Depending on how the Treasury Department drafts the implementing rules, Opportunity Zones could be a powerful new tool for mobilizing capital for real estate projects that create jobs, improve communities, and spur economic growth. In the real estate industry, there is a tremendous amount of interest in Opportunity Zones right now. But there are also many unanswered questions. The Real Estate Roundtable is meeting regularly with lawmakers and Administration officials to provide industry feedback and support the implementation process.

How do the Opportunity Zones’ capital investment tax incentives work?

DeBoer: In short, capital gain from prior investments — proceeds from the sale of real estate, stocks, securities, etc. — can be rolled into an Opportunity Fund and the tax that would otherwise be owed on the gain from the prior investment is deferred and not taxed until the end of 2026. Second, capital gains tax on this deferred gain is reduced by 10% if the investment is held for five years or 15% if the investment is held for seven years (through a tax basis “step-up”).
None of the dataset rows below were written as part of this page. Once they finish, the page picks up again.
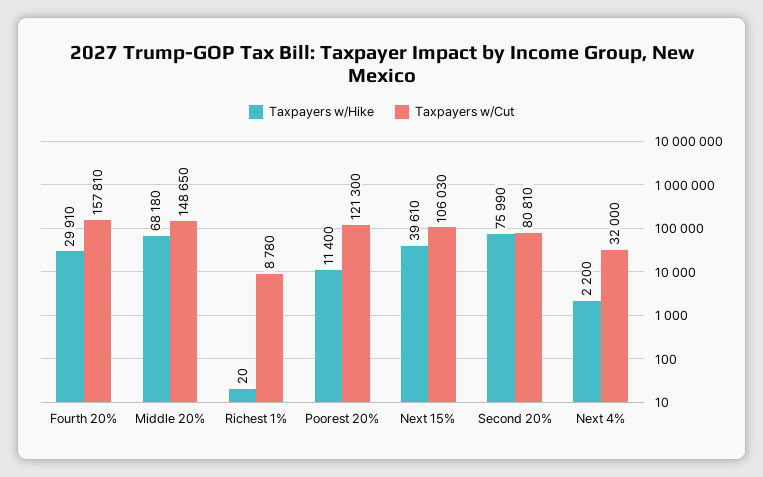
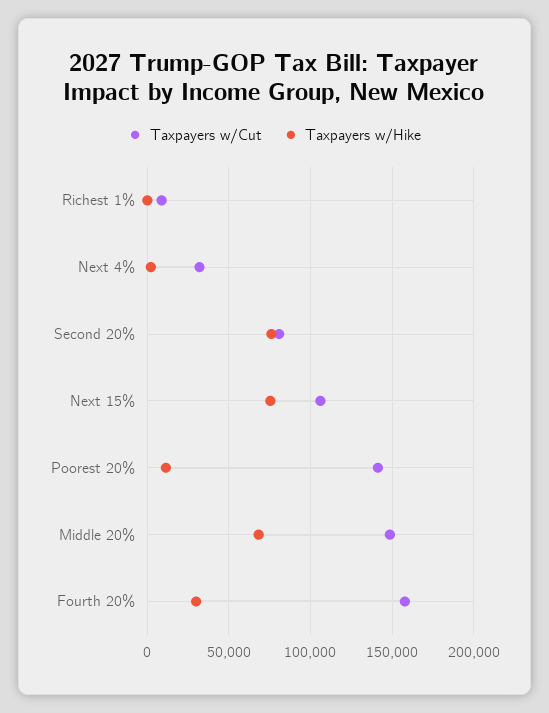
Taxpayers w/Cut, Poorest 20%: 121300 -> 140000
Taxpayers w/Hike, Next 15%: 39610 -> 75000

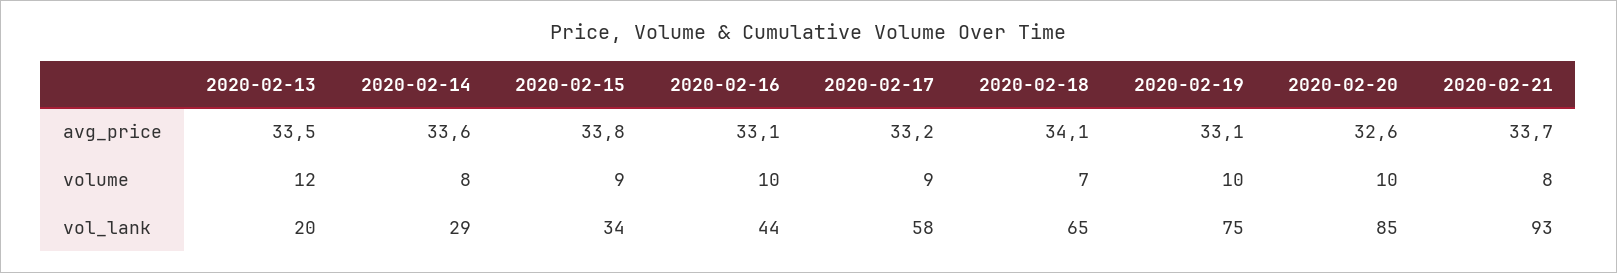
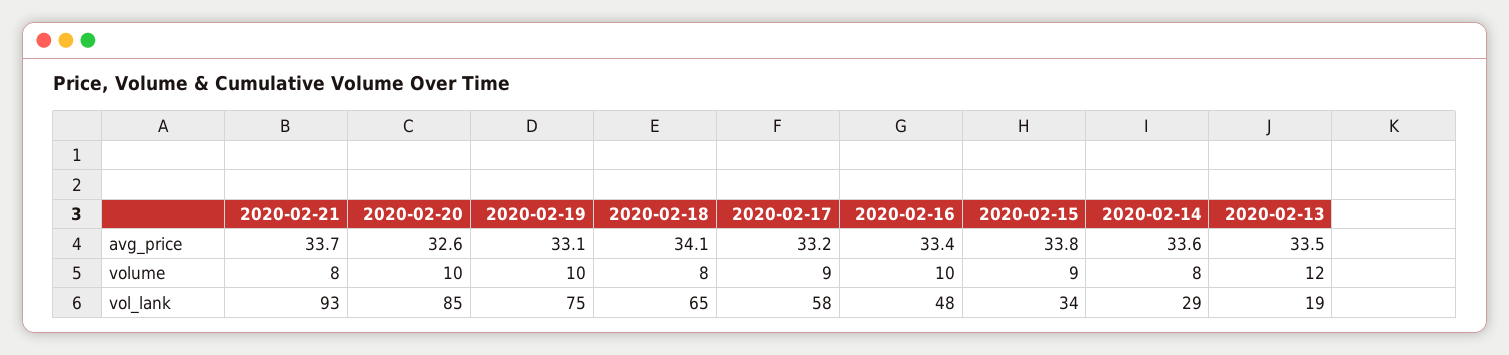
2020-02-16, avg_price: 33.1 -> 33.4
2020-02-18, volume: 7 -> 8
2020-02-13, vol_lank: 20 -> 19
2020-02-16, vol_lank: 44 -> 48

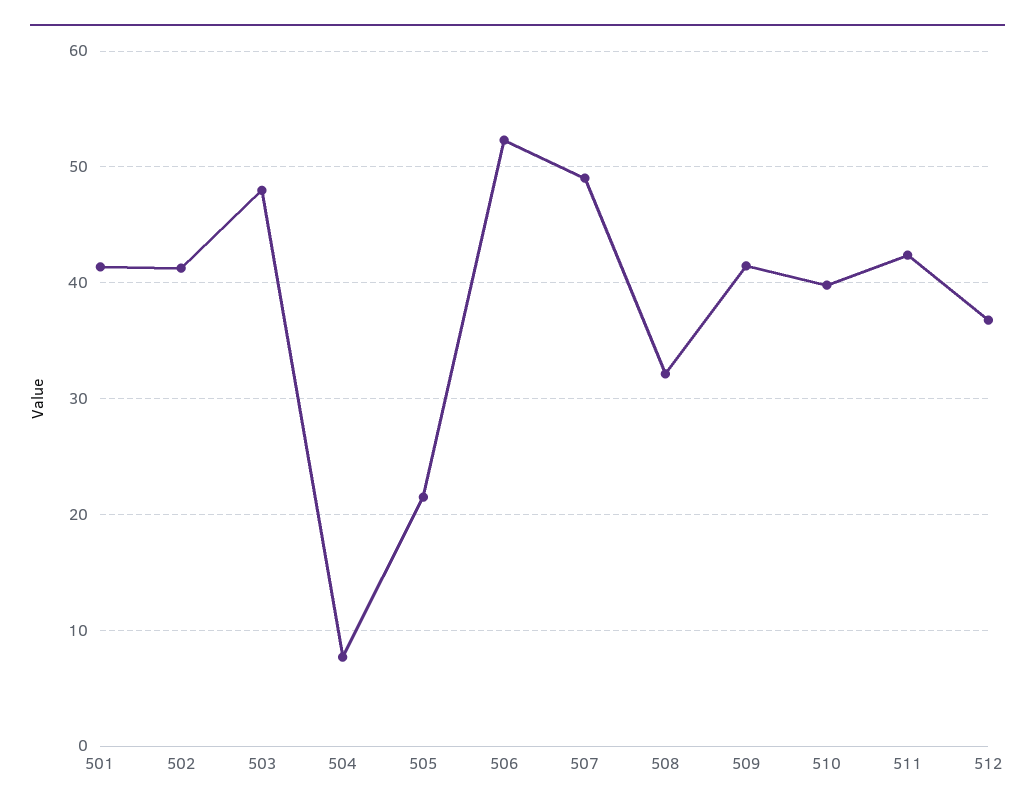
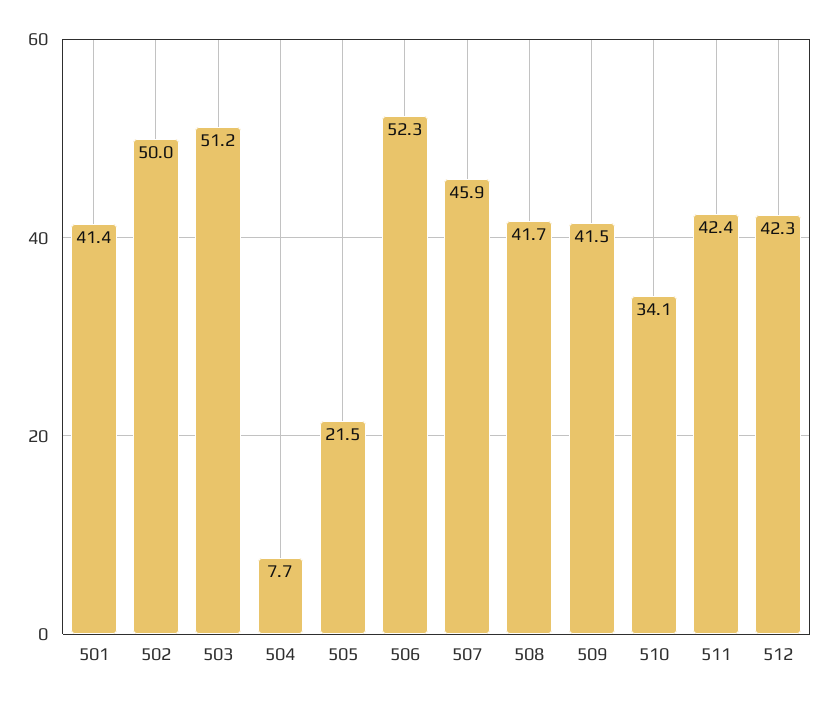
502: 41 -> 50
503: 48 -> 51.2
507: 49 -> 45.9
508: 32 -> 41.7
510: 40 -> 34.1
512: 37 -> 42.3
Third, capital gain generated from the investments made by the Opportunity Fund are exempt from capital gains tax altogether if the investment in the Opportunity Fund is held for at least 10 years.

Thus, Opportunity Zones incentivize capital investment in two critical ways: (1) the deferred and reduced tax owed on capital gain that is rolled into an Opportunity Fund, and (2) the elimination of capital gains tax on the subsequent gain from long-term Opportunity Fund investments.’